● Work required:
Print each line of the material that follows without altering a single character.

● Supplied entries:
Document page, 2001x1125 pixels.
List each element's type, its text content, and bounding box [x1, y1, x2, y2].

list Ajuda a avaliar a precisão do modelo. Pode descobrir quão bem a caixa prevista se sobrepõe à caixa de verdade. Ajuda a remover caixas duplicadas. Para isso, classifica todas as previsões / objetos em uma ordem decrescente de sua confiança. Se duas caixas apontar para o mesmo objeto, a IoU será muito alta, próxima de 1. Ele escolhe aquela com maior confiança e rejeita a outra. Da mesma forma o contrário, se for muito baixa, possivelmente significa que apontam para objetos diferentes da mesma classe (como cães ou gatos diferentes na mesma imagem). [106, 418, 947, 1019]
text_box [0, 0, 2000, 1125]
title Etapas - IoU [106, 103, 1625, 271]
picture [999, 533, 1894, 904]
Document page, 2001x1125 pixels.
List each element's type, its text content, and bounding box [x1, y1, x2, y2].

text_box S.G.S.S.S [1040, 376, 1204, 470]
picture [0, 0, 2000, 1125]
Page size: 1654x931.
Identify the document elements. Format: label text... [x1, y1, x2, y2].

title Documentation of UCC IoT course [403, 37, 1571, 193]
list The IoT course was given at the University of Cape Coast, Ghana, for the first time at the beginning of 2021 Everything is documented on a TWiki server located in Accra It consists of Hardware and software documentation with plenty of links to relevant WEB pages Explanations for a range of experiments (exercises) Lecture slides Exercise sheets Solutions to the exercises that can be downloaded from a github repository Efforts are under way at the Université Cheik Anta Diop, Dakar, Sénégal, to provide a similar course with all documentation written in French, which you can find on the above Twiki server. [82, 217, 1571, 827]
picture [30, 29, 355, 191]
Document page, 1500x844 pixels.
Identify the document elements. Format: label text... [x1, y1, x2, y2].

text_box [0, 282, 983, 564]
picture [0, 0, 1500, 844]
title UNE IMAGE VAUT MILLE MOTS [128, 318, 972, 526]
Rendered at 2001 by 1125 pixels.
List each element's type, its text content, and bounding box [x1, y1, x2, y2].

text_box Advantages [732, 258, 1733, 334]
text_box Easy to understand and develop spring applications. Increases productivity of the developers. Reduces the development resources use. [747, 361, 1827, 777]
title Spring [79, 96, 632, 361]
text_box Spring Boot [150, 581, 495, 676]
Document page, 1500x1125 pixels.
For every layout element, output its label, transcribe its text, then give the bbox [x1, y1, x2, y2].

● Answer for this exercise:
Document page, 2001x1125 pixels.
List each element's type, its text content, and bounding box [x1, y1, x2, y2].

list Ajuda a avaliar a precisão do modelo. Pode descobrir quão bem a caixa prevista se sobrepõe à caixa de verdade. Ajuda a remover caixas duplicadas. Para isso, classifica todas as previsões / objetos em uma ordem decrescente de sua confiança. Se duas caixas apontar para o mesmo objeto, a IoU será muito alta, próxima de 1. Ele escolhe aquela com maior confiança e rejeita a outra. Da mesma forma o contrário, se for muito baixa, possivelmente significa que apontam para objetos diferentes da mesma classe (como cães ou gatos diferentes na mesma imagem). [106, 418, 947, 1019]
text_box [0, 0, 2000, 1125]
title Etapas - IoU [106, 103, 1625, 271]
picture [999, 533, 1894, 904]
Document page, 2001x1125 pixels.
List each element's type, its text content, and bounding box [x1, y1, x2, y2].

text_box S.G.S.S.S [1040, 376, 1204, 470]
picture [0, 0, 2000, 1125]
Page size: 1654x931.
Identify the document elements. Format: label text... [x1, y1, x2, y2].

title Documentation of UCC IoT course [403, 37, 1571, 193]
list The IoT course was given at the University of Cape Coast, Ghana, for the first time at the beginning of 2021 Everything is documented on a TWiki server located in Accra It consists of Hardware and software documentation with plenty of links to relevant WEB pages Explanations for a range of experiments (exercises) Lecture slides Exercise sheets Solutions to the exercises that can be downloaded from a github repository Efforts are under way at the Université Cheik Anta Diop, Dakar, Sénégal, to provide a similar course with all documentation written in French, which you can find on the above Twiki server. [82, 217, 1571, 827]
picture [30, 29, 355, 191]
Document page, 1500x844 pixels.
Identify the document elements. Format: label text... [x1, y1, x2, y2].

text_box [0, 282, 983, 564]
picture [0, 0, 1500, 844]
title UNE IMAGE VAUT MILLE MOTS [128, 318, 972, 526]
Rendered at 2001 by 1125 pixels.
List each element's type, its text content, and bounding box [x1, y1, x2, y2].

text_box Advantages [732, 258, 1733, 334]
text_box Easy to understand and develop spring applications. Increases productivity of the developers. Reduces the development resources use. [747, 361, 1827, 777]
title Spring [79, 96, 632, 361]
text_box Spring Boot [150, 581, 495, 676]
Document page, 1500x1125 pixels.
For every layout element, output its label, transcribe its text, then give the bbox [x1, y1, x2, y2].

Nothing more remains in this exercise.